But any doubt as to their collective ability vanished Saturday as the line stepped up to the occasion and owned Michigan’s defensive line for an entire afternoon. For all the rhetoric from Rashan Gary and Chase Winovich, neither they (nor anyone else on the Wolverine defense) recorded a sack against the Ohio State offensive line. That support allowed Dwayne Haskins to throw for 396-yards against a Michigan squad which had allowed under 124 passing yards per game all season. It also cleared the way for a tandem of Mike Weber and J.K. Dobbins (and occasionally Haskins himself) to rush for 171 yards.
Unfortunately, that line took a huge hit in the fourth quarter with an injury to guard Demetrius Knox which has already knocked fifth-year senior out of the Big Ten Championship game against Northwestern this weekend. Urban Meyer indicated that Knox suffered an injury to his Lisfranc ligament in the middle of his foot. Knox himself earned eight starts last season following an injury to Brandon Bowen against Maryland.

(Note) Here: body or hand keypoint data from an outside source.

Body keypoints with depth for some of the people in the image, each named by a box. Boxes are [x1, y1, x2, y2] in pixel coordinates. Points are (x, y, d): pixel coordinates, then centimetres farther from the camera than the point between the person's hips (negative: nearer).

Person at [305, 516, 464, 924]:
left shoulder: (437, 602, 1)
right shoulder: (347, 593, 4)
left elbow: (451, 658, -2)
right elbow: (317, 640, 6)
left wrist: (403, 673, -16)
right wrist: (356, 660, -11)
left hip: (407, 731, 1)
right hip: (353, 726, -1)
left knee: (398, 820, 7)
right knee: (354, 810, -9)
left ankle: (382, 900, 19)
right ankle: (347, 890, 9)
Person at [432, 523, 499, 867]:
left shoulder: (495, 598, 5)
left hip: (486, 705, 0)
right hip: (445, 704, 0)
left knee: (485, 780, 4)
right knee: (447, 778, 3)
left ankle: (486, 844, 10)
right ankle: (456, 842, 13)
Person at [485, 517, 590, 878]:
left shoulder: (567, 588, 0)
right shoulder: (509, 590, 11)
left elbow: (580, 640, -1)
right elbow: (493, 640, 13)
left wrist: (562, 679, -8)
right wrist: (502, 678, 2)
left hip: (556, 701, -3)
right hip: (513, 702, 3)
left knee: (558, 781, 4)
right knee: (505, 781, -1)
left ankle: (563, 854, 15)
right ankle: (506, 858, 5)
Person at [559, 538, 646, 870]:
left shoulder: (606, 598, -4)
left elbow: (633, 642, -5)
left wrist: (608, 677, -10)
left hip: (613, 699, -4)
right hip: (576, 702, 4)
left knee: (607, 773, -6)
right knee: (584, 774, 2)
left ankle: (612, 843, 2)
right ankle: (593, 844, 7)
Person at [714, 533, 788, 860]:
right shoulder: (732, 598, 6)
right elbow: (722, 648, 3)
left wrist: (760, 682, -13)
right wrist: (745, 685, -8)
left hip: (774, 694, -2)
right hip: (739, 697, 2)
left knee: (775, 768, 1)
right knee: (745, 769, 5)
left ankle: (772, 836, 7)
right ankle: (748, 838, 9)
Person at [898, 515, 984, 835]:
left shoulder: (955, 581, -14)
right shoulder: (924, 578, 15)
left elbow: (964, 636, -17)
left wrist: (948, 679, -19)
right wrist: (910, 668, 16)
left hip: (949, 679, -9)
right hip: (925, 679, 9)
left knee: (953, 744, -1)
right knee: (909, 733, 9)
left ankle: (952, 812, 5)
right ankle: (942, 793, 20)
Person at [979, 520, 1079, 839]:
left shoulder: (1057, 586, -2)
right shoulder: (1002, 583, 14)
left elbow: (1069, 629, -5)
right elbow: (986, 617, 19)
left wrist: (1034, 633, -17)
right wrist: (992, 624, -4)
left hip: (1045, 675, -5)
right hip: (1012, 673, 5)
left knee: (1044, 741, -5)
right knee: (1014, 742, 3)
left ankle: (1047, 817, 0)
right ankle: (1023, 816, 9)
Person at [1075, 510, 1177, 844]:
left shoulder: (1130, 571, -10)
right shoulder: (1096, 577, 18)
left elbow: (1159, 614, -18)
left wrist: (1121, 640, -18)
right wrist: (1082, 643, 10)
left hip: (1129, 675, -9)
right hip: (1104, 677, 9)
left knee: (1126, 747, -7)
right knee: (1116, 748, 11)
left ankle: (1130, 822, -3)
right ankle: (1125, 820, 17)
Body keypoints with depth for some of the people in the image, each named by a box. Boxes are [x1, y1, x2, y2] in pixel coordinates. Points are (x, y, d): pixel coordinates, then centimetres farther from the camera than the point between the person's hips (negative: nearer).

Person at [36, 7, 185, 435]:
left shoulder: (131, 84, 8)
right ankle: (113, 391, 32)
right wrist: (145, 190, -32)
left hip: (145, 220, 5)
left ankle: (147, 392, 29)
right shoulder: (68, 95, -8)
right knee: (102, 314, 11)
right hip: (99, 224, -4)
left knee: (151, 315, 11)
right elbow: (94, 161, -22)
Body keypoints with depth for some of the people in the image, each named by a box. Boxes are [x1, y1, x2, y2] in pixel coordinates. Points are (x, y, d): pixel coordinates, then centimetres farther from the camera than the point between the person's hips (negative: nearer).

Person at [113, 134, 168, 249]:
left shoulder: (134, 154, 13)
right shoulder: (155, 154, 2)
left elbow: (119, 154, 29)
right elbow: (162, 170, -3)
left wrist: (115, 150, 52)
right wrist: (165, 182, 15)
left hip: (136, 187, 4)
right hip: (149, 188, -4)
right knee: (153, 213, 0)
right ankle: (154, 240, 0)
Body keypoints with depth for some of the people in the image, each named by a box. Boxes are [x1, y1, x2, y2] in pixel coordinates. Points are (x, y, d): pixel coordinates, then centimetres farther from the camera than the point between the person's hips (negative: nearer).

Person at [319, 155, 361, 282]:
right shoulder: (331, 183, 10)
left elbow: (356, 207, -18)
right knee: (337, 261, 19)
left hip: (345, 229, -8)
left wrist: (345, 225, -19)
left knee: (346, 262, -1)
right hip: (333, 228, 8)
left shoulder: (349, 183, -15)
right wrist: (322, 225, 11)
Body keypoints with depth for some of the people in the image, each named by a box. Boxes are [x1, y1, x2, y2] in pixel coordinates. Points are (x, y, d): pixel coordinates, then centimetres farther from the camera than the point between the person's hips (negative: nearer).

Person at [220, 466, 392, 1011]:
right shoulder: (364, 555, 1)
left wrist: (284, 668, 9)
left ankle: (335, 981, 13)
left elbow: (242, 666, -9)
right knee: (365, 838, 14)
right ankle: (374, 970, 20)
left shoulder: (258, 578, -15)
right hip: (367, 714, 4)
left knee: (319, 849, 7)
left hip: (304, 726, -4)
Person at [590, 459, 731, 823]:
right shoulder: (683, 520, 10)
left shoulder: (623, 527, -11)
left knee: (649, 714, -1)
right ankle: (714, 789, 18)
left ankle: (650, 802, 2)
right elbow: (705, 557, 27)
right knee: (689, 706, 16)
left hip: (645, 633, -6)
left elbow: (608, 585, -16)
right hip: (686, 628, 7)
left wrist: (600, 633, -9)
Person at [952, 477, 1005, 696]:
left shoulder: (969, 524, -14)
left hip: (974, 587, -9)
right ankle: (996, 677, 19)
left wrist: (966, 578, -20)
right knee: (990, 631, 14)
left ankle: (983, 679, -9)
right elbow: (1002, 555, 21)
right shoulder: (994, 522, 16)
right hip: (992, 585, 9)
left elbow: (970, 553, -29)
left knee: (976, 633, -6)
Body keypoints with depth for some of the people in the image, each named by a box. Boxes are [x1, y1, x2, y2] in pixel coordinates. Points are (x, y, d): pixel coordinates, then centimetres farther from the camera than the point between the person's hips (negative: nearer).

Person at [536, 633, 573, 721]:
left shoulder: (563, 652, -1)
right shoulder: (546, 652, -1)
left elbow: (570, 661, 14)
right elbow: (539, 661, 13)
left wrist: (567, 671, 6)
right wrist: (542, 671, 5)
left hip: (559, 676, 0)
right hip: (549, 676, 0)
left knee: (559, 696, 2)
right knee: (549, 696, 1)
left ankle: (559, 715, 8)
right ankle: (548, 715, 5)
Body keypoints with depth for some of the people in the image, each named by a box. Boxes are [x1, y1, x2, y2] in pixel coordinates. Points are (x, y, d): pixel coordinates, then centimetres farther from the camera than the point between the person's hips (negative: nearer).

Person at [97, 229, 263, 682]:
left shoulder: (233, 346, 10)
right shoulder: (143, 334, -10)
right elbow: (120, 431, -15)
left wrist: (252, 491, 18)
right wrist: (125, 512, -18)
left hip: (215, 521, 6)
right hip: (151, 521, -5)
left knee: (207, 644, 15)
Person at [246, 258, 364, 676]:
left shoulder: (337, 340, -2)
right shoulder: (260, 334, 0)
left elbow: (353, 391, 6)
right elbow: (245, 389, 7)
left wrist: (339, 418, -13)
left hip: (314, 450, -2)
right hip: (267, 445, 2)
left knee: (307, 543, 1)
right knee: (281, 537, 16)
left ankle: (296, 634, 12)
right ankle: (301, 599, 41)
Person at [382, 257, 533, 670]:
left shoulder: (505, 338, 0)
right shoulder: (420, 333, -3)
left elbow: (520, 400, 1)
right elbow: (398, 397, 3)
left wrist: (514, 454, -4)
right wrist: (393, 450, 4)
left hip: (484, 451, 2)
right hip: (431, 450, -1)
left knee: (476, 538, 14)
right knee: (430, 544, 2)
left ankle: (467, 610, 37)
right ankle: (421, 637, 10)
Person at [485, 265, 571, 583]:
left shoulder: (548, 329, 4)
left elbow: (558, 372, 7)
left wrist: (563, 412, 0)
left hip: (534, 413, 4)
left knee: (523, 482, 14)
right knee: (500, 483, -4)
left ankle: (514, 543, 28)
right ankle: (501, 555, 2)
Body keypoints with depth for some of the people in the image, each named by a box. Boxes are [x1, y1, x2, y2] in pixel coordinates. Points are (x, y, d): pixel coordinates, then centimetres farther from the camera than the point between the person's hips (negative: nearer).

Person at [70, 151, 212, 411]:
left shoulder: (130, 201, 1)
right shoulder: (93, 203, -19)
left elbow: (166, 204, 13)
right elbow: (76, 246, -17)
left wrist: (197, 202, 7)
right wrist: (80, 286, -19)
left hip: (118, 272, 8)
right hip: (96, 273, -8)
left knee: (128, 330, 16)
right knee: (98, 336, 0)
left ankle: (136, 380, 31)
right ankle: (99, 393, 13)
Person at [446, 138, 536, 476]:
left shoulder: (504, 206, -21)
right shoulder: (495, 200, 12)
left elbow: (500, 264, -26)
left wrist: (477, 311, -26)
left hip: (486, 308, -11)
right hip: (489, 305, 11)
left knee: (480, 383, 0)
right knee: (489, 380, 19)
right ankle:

Meyer has indicated that Wyatt Davis, a redshirt freshman who came to Columbus as a five-star recruit, will start in place of Knox Saturday.
“But this was supposed to be Michigan’s year. And then it wasn’t.”
-Matt Brown, SB Nation
With Michigan’s loss to Ohio State Saturday, Jim Harbaugh has become the first Wolverines coach to go 0-4 against the Buckeyes. Which begs the question: When, if ever, will Harbaugh get the proverbial monkey off his back and beat his rivals? Saturday morning at 11:59 a.m. ET, all signs would have pointed to this season, when Michigan seemingly had all the weapons in place, all the swagger of a team ready to take revenge and a coach who has been eerily quiet in his preparation for The Game. But as we know, things didn’t go to plan as Harbaugh was systematically outcoached and his team outplayed once again by his rival.
The major downside for Michigan is that, unless the Wolverines beat Ohio State, they will likely not have a shot at any of the coveted post-season games—ever. Because in general, year in and year out, the Big Ten East victor has been crowned as a result of The Game. Yes, Michigan State and Penn State get in on the action and cause disruption each year, but Michigan hasn’t finished higher than second in its division since Harbaugh arrived, and a lot of that credit goes to Ohio State. Unless the Buckeyes turn in a season a la 2004, when a then-6-4 Ohio State squad usurped No. 7 Michigan in Columbus and Michigan still managed a Big Ten co-championship, the Buckeyes will continue to spoil seasons for the Wolverines during the final week of the regular season.
In the near term, things don’t look to improve for the Wolverines (unless Urban Meyer opts to retire in the offseason). They lose much of their firepower on defense, including their emotional leader, Chase Winovich, and Shea Patterson would have a shot at the NFL Draft with a light quarterback class.
Then again, rivalries have a tendency to defy the odds.